- _TASK GOAL_
Turn the lines starting at the one that contains "common name: Javan pond heron" and ending at the one that contains "genus: Prosopis", both included, into a Markdown table with the columns Number and Line. Number each line in order, and leave out any blank lines.

— START INFORMATION SHOWN —

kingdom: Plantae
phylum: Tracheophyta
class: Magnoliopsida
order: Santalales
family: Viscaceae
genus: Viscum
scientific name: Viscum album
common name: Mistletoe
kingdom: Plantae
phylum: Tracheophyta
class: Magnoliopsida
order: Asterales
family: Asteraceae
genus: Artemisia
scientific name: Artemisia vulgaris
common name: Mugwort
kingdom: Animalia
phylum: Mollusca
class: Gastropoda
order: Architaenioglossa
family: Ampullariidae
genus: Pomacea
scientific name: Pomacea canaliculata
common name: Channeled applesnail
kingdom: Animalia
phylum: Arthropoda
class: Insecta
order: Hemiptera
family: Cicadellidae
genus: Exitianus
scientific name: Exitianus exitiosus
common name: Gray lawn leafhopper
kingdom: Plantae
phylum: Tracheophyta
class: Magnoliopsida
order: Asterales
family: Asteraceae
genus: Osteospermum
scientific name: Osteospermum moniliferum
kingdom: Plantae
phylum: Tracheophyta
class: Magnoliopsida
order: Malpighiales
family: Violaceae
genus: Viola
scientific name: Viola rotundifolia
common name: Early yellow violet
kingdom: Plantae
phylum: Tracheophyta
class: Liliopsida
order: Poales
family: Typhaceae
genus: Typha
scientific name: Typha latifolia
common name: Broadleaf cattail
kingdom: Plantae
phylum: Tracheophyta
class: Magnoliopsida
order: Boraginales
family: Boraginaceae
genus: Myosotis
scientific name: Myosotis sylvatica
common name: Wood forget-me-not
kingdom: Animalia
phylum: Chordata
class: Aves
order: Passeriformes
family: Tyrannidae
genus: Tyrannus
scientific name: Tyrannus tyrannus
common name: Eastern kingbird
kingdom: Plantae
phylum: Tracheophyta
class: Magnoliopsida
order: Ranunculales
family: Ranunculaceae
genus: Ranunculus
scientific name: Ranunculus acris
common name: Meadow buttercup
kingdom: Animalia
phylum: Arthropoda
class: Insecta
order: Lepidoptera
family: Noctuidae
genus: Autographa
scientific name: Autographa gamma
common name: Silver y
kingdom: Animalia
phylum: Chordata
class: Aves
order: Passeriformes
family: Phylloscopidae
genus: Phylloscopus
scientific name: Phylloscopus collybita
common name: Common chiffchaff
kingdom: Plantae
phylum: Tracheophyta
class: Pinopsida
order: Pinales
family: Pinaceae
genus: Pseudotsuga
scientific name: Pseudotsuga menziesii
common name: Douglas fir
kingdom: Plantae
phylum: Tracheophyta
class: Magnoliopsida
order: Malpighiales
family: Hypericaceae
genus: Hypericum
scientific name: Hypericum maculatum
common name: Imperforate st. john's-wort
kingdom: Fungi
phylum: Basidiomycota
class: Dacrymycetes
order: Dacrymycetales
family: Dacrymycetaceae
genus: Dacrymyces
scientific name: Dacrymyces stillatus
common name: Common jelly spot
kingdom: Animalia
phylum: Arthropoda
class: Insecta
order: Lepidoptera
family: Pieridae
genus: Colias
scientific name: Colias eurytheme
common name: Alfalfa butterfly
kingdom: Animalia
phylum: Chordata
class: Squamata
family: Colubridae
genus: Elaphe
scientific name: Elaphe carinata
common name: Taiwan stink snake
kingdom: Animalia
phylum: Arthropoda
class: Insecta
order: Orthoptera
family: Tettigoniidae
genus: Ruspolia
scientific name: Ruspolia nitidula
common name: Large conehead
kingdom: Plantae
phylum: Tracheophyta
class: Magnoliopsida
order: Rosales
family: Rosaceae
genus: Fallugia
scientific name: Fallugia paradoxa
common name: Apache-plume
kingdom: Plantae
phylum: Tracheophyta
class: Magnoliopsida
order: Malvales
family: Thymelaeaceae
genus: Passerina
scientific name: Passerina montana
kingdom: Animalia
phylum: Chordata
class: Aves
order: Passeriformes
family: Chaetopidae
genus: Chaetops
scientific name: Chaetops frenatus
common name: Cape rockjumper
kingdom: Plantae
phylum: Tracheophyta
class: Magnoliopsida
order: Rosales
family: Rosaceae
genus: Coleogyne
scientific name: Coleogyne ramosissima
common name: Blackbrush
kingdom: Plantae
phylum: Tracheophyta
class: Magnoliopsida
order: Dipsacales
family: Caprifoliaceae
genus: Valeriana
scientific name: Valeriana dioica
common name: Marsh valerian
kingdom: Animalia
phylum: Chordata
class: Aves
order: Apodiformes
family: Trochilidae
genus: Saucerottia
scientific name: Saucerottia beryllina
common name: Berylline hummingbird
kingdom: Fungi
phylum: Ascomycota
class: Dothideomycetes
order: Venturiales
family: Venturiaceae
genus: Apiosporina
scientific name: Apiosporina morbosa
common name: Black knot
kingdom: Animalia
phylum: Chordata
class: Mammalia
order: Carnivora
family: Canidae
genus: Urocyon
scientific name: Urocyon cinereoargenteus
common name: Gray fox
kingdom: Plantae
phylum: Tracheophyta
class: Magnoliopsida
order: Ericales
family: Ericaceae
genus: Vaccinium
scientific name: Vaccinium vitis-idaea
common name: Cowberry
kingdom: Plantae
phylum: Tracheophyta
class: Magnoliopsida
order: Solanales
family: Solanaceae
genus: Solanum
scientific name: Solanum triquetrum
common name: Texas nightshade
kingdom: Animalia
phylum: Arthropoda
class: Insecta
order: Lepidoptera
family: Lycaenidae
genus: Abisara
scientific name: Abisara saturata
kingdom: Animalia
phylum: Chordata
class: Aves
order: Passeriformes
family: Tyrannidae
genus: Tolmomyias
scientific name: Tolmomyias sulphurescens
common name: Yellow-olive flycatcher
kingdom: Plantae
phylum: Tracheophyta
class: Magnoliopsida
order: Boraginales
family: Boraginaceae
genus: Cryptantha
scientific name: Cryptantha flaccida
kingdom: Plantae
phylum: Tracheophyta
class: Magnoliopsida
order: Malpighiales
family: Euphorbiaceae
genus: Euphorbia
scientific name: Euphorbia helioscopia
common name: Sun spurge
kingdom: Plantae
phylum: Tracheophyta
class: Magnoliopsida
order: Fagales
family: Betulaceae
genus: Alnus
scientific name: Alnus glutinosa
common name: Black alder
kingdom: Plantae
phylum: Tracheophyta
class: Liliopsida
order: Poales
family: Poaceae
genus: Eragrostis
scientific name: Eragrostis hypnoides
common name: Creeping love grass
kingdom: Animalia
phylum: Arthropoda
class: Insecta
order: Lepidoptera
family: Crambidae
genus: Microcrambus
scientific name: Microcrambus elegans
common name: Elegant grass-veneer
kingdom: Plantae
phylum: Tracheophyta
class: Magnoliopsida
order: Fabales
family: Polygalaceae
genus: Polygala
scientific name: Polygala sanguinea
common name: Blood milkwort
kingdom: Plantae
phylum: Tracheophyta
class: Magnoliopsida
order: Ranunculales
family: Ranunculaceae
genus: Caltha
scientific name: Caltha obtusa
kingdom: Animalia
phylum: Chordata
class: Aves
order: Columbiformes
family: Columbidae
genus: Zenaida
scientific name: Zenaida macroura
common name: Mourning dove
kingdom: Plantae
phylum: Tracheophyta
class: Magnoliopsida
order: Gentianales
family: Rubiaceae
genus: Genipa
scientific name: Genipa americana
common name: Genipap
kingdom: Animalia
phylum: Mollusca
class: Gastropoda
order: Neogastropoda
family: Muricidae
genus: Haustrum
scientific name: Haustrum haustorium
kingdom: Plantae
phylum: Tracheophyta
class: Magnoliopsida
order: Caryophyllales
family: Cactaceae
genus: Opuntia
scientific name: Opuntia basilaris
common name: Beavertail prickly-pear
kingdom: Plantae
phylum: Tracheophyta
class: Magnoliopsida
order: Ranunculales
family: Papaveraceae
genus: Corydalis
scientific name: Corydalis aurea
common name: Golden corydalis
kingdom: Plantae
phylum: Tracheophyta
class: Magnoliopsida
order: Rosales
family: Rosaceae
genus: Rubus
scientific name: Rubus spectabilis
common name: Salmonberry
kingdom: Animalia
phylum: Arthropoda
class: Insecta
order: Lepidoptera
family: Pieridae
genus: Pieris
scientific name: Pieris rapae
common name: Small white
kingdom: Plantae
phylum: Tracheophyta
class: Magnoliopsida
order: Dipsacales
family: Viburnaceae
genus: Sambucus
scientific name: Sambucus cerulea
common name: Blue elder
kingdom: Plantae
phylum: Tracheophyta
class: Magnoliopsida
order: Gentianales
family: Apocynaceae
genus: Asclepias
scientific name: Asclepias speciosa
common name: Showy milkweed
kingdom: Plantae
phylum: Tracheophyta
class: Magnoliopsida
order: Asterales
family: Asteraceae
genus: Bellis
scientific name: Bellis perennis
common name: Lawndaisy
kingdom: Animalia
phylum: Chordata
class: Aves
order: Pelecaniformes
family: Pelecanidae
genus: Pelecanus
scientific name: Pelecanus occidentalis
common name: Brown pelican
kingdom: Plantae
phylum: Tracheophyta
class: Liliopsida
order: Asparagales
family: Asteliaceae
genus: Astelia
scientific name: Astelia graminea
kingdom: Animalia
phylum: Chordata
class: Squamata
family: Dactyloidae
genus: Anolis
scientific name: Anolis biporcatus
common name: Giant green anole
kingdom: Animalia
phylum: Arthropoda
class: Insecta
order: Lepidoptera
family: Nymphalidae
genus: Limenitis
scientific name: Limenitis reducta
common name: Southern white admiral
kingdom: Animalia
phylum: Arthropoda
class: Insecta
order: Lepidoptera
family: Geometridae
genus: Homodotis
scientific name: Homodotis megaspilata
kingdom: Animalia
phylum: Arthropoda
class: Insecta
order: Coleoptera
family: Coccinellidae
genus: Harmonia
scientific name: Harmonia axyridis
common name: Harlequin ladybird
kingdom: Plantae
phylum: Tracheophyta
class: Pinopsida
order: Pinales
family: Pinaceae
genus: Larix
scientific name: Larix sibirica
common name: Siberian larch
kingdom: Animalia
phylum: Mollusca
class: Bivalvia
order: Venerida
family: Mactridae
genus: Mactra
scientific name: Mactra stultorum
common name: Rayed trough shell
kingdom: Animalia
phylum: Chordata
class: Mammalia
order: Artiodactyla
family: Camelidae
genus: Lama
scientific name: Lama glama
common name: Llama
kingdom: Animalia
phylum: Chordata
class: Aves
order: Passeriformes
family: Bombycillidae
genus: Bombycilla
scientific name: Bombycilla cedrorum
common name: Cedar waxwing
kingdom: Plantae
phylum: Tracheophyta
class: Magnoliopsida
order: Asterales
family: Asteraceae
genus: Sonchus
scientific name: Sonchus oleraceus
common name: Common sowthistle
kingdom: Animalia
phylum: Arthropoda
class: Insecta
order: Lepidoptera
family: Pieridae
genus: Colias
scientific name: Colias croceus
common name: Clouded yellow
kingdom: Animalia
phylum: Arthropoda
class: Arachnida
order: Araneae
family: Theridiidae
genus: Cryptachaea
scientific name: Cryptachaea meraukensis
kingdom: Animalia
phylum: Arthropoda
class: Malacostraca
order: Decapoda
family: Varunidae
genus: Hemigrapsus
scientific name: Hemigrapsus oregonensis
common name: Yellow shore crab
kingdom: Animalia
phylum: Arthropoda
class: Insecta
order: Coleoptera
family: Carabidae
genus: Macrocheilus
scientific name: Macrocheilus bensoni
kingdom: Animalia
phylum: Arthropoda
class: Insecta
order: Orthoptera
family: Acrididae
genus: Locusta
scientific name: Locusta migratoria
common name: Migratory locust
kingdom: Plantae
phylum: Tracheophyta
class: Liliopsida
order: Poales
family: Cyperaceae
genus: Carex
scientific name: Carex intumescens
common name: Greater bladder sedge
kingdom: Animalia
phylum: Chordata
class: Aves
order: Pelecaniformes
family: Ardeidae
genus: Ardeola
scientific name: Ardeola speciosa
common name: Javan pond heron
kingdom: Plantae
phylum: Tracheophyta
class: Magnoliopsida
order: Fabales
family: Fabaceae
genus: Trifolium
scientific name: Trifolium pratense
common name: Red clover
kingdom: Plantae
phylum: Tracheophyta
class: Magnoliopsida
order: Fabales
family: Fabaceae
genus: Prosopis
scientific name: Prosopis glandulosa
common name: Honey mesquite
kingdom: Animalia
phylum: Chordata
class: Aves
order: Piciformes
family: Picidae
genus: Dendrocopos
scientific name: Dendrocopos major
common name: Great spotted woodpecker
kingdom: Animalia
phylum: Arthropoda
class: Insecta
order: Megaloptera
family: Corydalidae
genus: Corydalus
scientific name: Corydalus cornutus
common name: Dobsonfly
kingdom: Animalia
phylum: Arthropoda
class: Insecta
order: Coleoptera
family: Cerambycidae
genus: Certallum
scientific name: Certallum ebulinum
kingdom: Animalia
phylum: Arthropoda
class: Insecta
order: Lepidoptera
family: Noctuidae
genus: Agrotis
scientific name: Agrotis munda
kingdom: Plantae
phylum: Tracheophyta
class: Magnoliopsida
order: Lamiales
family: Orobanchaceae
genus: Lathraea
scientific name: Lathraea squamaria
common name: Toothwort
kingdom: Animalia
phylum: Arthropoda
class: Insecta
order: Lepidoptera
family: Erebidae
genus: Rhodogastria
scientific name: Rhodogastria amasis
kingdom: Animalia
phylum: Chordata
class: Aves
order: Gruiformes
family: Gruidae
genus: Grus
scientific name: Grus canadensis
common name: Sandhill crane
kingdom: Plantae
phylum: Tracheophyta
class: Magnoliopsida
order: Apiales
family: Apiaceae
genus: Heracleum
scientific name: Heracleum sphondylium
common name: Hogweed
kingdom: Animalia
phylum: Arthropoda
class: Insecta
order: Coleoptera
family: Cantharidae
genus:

— END INFORMATION SHOWN —

- _THE RESPONSE_
| Number | Line |
|---|---|
| 1 | common name: Javan pond heron |
| 2 | kingdom: Plantae |
| 3 | phylum: Tracheophyta |
| 4 | class: Magnoliopsida |
| 5 | order: Fabales |
| 6 | family: Fabaceae |
| 7 | genus: Trifolium |
| 8 | scientific name: Trifolium pratense |
| 9 | common name: Red clover |
| 10 | kingdom: Plantae |
| 11 | phylum: Tracheophyta |
| 12 | class: Magnoliopsida |
| 13 | order: Fabales |
| 14 | family: Fabaceae |
| 15 | genus: Prosopis |